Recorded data
######
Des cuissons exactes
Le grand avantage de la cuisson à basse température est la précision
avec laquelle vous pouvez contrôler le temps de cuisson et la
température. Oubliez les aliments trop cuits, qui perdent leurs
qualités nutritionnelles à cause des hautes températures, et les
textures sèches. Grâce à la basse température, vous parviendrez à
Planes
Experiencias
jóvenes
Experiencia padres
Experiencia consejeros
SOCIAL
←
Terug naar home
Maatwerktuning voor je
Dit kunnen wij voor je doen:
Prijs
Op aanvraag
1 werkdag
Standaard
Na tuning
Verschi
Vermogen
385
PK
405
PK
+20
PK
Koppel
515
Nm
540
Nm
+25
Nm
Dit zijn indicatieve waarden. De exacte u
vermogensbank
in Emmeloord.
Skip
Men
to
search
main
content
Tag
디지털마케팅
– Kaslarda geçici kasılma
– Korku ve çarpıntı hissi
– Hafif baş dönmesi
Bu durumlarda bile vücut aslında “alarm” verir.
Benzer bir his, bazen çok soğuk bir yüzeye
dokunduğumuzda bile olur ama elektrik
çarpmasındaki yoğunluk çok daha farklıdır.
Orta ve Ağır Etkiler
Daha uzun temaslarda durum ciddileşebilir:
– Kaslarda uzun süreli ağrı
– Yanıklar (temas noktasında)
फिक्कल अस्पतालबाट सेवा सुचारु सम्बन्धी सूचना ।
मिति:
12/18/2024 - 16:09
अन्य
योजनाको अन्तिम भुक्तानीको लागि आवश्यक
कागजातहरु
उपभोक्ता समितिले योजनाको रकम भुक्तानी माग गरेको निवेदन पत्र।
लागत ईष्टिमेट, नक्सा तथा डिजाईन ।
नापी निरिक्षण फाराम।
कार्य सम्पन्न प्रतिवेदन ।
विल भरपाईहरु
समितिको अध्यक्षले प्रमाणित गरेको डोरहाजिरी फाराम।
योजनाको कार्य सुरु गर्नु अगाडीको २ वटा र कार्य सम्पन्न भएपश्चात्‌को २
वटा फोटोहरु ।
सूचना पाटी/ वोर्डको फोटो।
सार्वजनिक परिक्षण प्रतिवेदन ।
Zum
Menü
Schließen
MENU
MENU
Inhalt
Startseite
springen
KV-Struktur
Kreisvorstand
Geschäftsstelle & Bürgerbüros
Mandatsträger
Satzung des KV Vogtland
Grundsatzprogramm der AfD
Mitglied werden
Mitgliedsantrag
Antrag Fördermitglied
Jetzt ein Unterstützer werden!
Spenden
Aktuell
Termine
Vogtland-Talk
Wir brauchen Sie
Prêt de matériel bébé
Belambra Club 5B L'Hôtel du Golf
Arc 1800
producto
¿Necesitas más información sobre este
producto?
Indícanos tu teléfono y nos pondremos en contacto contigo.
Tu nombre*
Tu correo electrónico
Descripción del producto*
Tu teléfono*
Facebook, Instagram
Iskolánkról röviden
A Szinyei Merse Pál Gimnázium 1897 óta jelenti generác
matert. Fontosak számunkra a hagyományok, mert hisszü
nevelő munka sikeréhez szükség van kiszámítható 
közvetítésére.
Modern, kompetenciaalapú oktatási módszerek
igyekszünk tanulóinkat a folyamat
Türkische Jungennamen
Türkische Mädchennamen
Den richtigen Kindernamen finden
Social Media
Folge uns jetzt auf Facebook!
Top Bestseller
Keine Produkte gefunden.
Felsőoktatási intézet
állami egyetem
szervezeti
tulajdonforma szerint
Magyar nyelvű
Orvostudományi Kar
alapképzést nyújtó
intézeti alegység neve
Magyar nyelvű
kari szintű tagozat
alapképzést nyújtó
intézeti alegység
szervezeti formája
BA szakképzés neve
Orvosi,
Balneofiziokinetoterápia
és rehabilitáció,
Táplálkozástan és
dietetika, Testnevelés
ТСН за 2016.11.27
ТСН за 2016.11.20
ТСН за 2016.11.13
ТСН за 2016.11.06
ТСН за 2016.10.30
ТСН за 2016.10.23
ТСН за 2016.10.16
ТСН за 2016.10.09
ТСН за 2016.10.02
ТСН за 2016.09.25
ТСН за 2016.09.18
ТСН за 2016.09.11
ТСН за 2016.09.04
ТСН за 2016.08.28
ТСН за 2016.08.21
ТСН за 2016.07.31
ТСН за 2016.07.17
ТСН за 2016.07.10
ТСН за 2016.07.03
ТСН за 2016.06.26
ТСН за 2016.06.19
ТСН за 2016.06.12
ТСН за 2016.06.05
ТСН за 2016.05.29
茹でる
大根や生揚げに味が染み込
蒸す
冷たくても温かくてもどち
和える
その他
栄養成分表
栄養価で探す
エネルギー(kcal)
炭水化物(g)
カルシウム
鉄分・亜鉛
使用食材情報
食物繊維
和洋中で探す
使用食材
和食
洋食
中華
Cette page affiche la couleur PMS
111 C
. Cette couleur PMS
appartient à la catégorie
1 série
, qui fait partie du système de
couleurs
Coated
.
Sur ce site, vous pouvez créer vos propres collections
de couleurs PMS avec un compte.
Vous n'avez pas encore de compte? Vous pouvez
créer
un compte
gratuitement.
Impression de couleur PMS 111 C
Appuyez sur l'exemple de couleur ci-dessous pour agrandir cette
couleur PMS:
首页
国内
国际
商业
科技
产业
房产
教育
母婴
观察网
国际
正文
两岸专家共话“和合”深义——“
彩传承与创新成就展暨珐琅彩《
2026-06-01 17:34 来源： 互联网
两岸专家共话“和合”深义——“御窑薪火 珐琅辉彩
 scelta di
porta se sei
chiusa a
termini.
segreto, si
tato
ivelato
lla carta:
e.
######
__EXERCISE BRIEF__
Retype the lines word for word, starting at the first line and ending at the line that contains "Kaslarda geçici kasılma", including both.

__PROBLEM SOLUTION__
Des cuissons exactes
Le grand avantage de la cuisson à basse température est la précision
avec laquelle vous pouvez contrôler le temps de cuisson et la
température. Oubliez les aliments trop cuits, qui perdent leurs
qualités nutritionnelles à cause des hautes températures, et les
textures sèches. Grâce à la basse température, vous parviendrez à
Planes
Experiencias
jóvenes
Experiencia padres
Experiencia consejeros
SOCIAL
←
Terug naar home
Maatwerktuning voor je
Dit kunnen wij voor je doen:
Prijs
Op aanvraag
1 werkdag
Standaard
Na tuning
Verschi
Vermogen
385
PK
405
PK
+20
PK
Koppel
515
Nm
540
Nm
+25
Nm
Dit zijn indicatieve waarden. De exacte u
vermogensbank
in Emmeloord.
Skip
Men
to
search
main
content
Tag
디지털마케팅
– Kaslarda geçici kasılma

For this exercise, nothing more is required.